‘You never, never know’: Sofía Valdés on her unexpected rise to fame
August 19, 2021
The day before Sofía Valdés planned to drop out of school and move back home to become a yoga teacher, she was presented with an opportunity she was waiting for since she learned to play the guitar at age 8.
“I was literally eating beans and rice because I didn’t have money to pay for food and then I was about to drop out of school, and I was going to move back to Panama and be a yoga teacher,” Valdés said. “And literally the day before I left, magically, one of the drunk men in the bar was an important person. So you never, never know.”
That led to Valdés’ performance earlier this month at Lollapalooza’s Tito’s Handmade Vodka Stage for her first live show — aside from appearances in local bars in Liverpool, England, where she lived for two years. She joked the audience at the local bars consisted of the same three drunk men, until one of those “drunk men” was someone from Warner Records, where Valdés is now signed.
The 20-year-old Panamanian dreamy pop artist released her spirited, self-reflective music during the pandemic and said she did not expect it to reach such great heights, eventually leading her to visit Chicago for the first time.
Valdés brought her support system of her mom, younger sister and friends along with her to Chicago, and said her family-oriented culture is intertwined in her music.
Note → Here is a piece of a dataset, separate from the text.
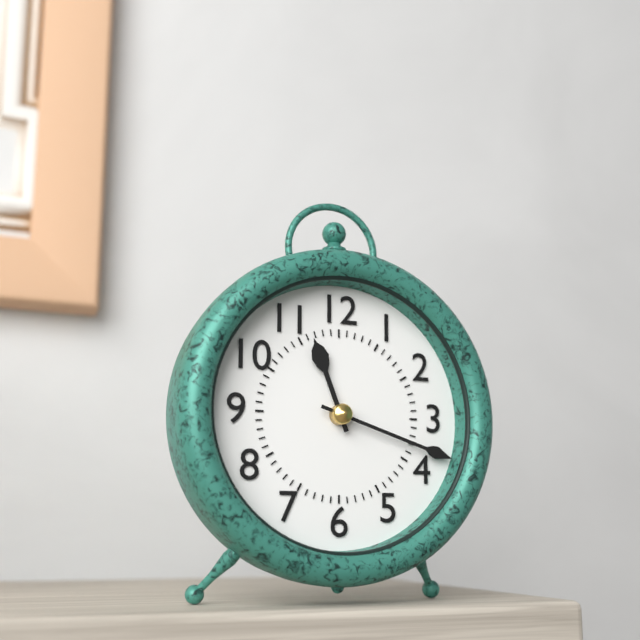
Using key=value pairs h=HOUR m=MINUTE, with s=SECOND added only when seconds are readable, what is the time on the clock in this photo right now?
h=11 m=18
“I feel like Latin culture is very familiar as in like, if I meet you, then I’m going to be like ‘and this is my mom, and this is my grandmother, and this is my sister, what about your grandmother?” Valdés said. “And then you’ll come have dinner and it’s just like you’re adopted into a family.”
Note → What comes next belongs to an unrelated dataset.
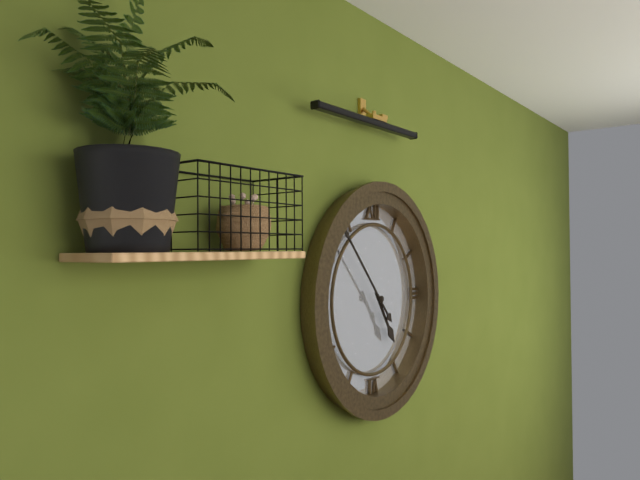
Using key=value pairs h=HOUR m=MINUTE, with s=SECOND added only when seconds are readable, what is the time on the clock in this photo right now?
h=4 m=53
Musical talent is a part of Valdés’ family history as well. Her great-grandfather, Miguelito Valdés, was a Cuban singer and songwriter, and her great grandmother, Silvia De Grasse, was a Panamanian musician.
“I feel like there’s a part of me that also wants to really reconnect with those roots, and so in some of my songs there’s a few influences of Brazilian music, Cuban music [and] rhythmic patterns that are found in those styles,” Valdés said.
Valdés said she is going to continue to write her songs in Spanish because of the positive reaction she has received from fans around the world.
The artist dropped her debut EP, “Ventura,” earlier this year, performing it live at Lollapalooza, along with her heartfelt cover of Gwen Stefani’s “Sweet Escape.”
Aside from exploring life itself, Valdés said the different people she has met in her travels have deeply inspired her lyrics.
“I feel like because I’ve moved around quite a bit and met so many different cultures, everyone’s point of view is so different just because of their upbringing, and that always makes you change a little bit or see things in another way,” Valdés said.
The emotional single, “Handful of Water,” was released in 2020 and is now included in her EP, collecting more than 1.8 million streams on Spotify.
Valdés said the song is about a two-year relationship she had with a person that changed the way she sees herself and the world.
“I feel like in the past with my songs, I used to write the … victim perspective, which it’s fine, but also seeing myself as someone that also wants good things and wants to give good to others is very inspiring,” Valdés said. “Yeah, Jesus Christ, he’s going to have an ego boost [reading] this.”
Valdés studied songwriting in college for a year and a half, but struggled to afford it before Warner Records “appeared out of nowhere.”
“It was a hard decision because I really wanted to finish school, especially being one of the first people in my family that was able to study outside [Panama and] had the opportunity,” Valdés said. “But then again, my mom was like, ‘you know, that’s how life is, you have to take the opportunities or the train just leaves.”